§ **Work order**: Look through the material beneath and copy each line with the word "Customer".

§ **Exercise material**:
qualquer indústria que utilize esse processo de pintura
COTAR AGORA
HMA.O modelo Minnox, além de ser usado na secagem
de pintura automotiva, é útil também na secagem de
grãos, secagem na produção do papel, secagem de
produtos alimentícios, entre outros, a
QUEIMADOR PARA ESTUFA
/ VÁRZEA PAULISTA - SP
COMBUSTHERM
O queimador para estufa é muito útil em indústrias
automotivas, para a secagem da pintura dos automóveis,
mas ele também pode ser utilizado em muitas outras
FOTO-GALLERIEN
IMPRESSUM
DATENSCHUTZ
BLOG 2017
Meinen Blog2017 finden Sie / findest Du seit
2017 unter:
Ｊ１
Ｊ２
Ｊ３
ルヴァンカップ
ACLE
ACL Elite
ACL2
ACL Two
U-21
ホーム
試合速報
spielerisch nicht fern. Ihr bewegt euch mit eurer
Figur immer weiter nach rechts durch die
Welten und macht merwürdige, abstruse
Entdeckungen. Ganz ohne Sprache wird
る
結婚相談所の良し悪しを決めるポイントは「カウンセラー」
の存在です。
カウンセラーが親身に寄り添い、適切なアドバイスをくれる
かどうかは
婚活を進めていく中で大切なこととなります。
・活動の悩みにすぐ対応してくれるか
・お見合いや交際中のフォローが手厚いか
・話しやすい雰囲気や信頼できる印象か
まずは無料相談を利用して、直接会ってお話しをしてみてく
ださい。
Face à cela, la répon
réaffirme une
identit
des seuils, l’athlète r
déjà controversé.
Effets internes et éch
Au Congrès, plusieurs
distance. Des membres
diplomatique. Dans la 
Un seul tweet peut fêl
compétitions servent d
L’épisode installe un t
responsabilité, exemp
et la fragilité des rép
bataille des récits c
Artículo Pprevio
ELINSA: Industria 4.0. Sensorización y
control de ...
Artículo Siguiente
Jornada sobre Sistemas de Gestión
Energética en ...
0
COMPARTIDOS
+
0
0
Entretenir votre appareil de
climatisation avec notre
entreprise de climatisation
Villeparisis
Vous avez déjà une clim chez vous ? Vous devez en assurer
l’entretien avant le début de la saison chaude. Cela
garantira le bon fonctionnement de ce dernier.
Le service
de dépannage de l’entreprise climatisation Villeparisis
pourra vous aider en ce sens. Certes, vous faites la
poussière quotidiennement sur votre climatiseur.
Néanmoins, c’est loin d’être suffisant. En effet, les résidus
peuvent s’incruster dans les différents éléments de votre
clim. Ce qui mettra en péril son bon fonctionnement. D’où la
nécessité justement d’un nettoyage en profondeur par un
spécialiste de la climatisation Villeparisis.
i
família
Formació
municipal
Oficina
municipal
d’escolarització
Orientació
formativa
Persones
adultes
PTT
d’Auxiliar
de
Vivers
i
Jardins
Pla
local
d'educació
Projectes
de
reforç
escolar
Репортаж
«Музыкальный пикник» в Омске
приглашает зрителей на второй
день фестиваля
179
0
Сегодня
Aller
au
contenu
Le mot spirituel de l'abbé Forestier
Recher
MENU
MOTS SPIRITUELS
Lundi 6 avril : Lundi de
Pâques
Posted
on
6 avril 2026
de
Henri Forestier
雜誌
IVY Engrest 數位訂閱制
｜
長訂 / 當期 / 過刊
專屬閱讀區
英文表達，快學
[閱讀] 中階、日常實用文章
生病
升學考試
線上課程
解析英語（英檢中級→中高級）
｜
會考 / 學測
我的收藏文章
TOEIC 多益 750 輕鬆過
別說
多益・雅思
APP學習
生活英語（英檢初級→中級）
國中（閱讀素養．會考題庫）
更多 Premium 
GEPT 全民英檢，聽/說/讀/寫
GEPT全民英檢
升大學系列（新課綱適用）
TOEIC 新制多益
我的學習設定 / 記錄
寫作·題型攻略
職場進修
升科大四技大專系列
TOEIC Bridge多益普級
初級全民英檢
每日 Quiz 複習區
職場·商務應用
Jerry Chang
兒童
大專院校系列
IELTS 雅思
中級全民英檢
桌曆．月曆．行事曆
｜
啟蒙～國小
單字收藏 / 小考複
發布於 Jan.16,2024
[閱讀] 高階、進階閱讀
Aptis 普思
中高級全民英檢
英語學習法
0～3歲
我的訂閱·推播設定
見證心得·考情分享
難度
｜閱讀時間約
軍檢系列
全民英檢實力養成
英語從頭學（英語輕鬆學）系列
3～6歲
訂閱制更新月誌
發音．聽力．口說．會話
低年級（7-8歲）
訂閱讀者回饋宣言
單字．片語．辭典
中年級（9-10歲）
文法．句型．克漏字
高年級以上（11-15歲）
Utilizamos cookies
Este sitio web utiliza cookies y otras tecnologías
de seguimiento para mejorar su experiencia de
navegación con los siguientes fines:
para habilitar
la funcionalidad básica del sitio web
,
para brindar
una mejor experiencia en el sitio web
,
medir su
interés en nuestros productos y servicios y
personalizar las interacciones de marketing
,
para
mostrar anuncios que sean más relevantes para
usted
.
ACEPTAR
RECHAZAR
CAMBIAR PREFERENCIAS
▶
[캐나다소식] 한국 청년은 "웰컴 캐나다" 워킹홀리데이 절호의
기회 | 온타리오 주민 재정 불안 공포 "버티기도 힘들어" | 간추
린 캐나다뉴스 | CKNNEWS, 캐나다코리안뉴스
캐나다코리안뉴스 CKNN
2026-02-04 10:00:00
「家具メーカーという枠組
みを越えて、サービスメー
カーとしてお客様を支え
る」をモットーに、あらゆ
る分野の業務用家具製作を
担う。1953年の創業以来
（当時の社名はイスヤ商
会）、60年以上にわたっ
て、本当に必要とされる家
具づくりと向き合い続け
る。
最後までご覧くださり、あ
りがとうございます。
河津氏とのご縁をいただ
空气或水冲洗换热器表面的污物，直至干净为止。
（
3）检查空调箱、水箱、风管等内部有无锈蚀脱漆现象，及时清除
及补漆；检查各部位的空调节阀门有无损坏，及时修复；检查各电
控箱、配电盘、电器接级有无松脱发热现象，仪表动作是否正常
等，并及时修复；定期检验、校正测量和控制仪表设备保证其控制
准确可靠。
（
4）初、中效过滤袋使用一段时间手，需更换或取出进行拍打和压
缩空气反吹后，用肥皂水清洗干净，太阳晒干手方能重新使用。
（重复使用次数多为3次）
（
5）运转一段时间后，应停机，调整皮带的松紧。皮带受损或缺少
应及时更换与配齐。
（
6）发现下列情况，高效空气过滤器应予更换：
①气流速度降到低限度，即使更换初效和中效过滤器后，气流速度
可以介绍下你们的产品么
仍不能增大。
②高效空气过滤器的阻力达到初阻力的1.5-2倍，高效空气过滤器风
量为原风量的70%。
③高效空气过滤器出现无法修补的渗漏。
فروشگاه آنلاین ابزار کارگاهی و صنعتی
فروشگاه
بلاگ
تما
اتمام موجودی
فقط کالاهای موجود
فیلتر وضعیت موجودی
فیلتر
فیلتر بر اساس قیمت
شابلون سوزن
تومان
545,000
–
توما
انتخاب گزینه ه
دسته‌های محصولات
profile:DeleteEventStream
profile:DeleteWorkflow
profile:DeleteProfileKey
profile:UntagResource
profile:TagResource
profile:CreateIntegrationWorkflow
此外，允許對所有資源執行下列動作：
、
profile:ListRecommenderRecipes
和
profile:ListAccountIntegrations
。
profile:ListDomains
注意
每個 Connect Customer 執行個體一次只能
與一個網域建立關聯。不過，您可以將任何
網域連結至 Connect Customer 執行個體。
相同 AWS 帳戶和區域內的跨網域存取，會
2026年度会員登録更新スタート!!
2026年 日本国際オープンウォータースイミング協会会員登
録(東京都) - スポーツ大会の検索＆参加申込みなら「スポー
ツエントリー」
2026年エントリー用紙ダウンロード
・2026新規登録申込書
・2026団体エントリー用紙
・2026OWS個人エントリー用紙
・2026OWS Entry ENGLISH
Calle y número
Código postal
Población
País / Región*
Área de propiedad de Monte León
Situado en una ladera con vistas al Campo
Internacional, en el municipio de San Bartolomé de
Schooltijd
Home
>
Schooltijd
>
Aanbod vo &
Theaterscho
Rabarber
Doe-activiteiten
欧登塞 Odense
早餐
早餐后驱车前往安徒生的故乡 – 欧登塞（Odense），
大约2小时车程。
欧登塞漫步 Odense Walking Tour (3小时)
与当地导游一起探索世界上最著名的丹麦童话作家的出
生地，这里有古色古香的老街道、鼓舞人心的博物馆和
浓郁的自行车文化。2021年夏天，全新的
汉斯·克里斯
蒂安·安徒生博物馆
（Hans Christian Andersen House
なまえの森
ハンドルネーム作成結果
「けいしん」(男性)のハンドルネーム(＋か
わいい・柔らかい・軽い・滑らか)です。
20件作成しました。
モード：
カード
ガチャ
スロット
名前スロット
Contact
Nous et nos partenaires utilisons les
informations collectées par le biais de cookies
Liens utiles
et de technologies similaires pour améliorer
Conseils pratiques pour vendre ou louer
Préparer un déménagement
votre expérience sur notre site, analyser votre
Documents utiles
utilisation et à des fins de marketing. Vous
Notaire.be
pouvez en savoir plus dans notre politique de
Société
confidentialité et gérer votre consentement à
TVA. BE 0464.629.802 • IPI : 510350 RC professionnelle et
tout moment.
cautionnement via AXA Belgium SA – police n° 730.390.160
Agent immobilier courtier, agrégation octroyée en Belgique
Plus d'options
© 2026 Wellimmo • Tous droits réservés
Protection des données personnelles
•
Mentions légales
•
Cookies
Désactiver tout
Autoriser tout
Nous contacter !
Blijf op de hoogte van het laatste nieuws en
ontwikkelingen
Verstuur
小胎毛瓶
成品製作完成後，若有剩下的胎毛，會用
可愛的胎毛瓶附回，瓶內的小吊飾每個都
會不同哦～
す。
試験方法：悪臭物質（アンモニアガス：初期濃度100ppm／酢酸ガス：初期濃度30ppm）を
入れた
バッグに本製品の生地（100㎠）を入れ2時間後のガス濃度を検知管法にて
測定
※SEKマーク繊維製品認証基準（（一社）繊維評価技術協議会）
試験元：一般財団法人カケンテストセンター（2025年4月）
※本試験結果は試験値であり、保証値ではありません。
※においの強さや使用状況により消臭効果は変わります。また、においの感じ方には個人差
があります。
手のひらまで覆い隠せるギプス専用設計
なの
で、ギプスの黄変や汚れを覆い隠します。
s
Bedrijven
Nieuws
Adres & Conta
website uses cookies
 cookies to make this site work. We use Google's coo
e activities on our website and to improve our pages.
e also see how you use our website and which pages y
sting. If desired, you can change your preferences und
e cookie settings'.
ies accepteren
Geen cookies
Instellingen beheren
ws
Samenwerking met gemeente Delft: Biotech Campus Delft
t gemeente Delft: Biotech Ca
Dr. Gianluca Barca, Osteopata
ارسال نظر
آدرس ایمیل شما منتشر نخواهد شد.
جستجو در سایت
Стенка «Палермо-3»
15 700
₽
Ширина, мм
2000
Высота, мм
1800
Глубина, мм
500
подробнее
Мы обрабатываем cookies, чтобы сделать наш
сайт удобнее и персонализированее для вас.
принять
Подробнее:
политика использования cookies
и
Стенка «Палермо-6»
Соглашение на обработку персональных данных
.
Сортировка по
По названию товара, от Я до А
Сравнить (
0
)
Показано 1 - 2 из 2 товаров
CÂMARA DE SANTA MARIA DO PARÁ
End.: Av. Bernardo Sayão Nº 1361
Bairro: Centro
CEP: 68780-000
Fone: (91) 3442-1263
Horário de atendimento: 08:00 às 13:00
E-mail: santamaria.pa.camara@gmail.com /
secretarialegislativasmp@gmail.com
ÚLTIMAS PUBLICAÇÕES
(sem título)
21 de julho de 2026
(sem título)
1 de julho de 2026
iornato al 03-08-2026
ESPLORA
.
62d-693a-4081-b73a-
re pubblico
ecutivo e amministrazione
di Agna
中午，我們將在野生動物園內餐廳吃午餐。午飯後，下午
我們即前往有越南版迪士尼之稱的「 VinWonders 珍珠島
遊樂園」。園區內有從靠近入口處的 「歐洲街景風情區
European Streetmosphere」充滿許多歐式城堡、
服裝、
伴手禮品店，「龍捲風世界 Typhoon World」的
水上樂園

§ **Problem solution**:
每個 Connect Customer 執行個體一次只能
網域連結至 Connect Customer 執行個體。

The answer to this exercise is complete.